While initially planning our move, we had the opportunity to work with Anton Garcia and Debora Mesa of (POP Lab at MIT) on our collaboration for the exhibition at MoMA, New York. At that time we had toyed with the idea of working with a material they had been experimenting with – EPS. We were initially sceptical about the potential of using this material in Mumbai. It is light and can take pretty much any shape, but it is also relatively expensive compared to conventional construction materials used in homegrown neighbourhoods. It is also not environmentally friendly.However, we decided to test it for ourselves by using it for the new office.

 

Discussions with Sameep Padora (sP+A) (center) who helped conceive the structural systems for the walls of the new office.
Discussions with Sameep Padora (sP+A) (center) who helped conceive the structural systems for the walls of the new office.
The office in use. It withstood a strong monsoon!
The office in use. It withstood a strong monsoon!

Whatever followed was really a spin-off of the several discussions with POP Lab, but had no connections with their own on-going experiments. The thing is – our local partner Pankaj Gupta, saw many possibilities for constructing our new office with it, which was encouraging. Technically it was a lightweight kuccha material so we could use it to build over an existing pucca structure. If designed appropriately, it could also be dismantled easily, thus broadly working within the legal guidelines.
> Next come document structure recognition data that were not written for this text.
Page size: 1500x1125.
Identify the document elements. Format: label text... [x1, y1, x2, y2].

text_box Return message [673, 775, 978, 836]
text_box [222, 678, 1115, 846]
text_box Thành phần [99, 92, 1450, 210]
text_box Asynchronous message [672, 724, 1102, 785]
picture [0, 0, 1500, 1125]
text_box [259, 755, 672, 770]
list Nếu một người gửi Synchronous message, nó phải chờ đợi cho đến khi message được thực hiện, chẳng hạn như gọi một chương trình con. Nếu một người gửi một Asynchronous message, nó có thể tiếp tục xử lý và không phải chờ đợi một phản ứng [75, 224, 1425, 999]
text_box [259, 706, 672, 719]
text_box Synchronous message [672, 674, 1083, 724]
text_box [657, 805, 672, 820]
This was how a portable, lightweight structure was conceived for the first time in the neighbourhood, which Pankaj Gupta, was eager to translate into physical reality.
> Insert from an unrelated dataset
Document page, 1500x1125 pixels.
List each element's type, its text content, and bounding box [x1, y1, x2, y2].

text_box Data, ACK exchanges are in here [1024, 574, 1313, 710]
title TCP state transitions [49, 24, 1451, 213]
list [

Expectedly, there were several challenges. Light-weight EPS blocks had to hold together without being glued, but also be ready to face high wind pressures and monstrous monsoon rains for about 4-5 months a year. At the same it should be able to deal with intense, humid heat for the rest. While the insulating qualities of EPS worked for the summers, it was the monsoons that would be the real test.

Many weeks of discussions and experimentation between the urbz team, lead by Shardul Patil and Jai Bhadgaonkar, and our collaborators from sP+a, a cutting edge architecture studio in Mumbai, resulted in the final form of  the structure. A half-igloo vaulted shape, held together by a steel frame with accurate measurements calculated for individually cut blocks that would interlock and hold.

We kicked off the construction during our Handstorm Workshop, when we constructed – from scratch – an EPS cutting machine using a heated wire that sliced through the material to customize the shape of each block.

We had to make sure that the steel members which would frame the EPS could be removed easily and transported when needed. Getting local artisans who worked with steel welding techniques was a crucial move.

Step by step the structure evolved – from fabricating the framework, nailing it to the floor, cutting the EPS material into the right shapes, weaving the blocks into a tight wall, covering the structure with protective cover, adding the windows and doors. Eventually the structure was ready and it was almost unbelievable when we finally moved into a fully functional office space made quite literally from a pure figment of our imagination!

It was good for us to explore the potential of a material which we didn’t initially believe in. We still think that EPS is too expensive to have a real future in affordable housing in India. Moreover, the environmental cost of producing the material and the fact that it is not biodegradable at all, are serious issues, which discourage its widespread use. The biggest barrier though, is its perception by potential users as belonging to the family of kaccha material when all aspiration is directed towards pucca structures!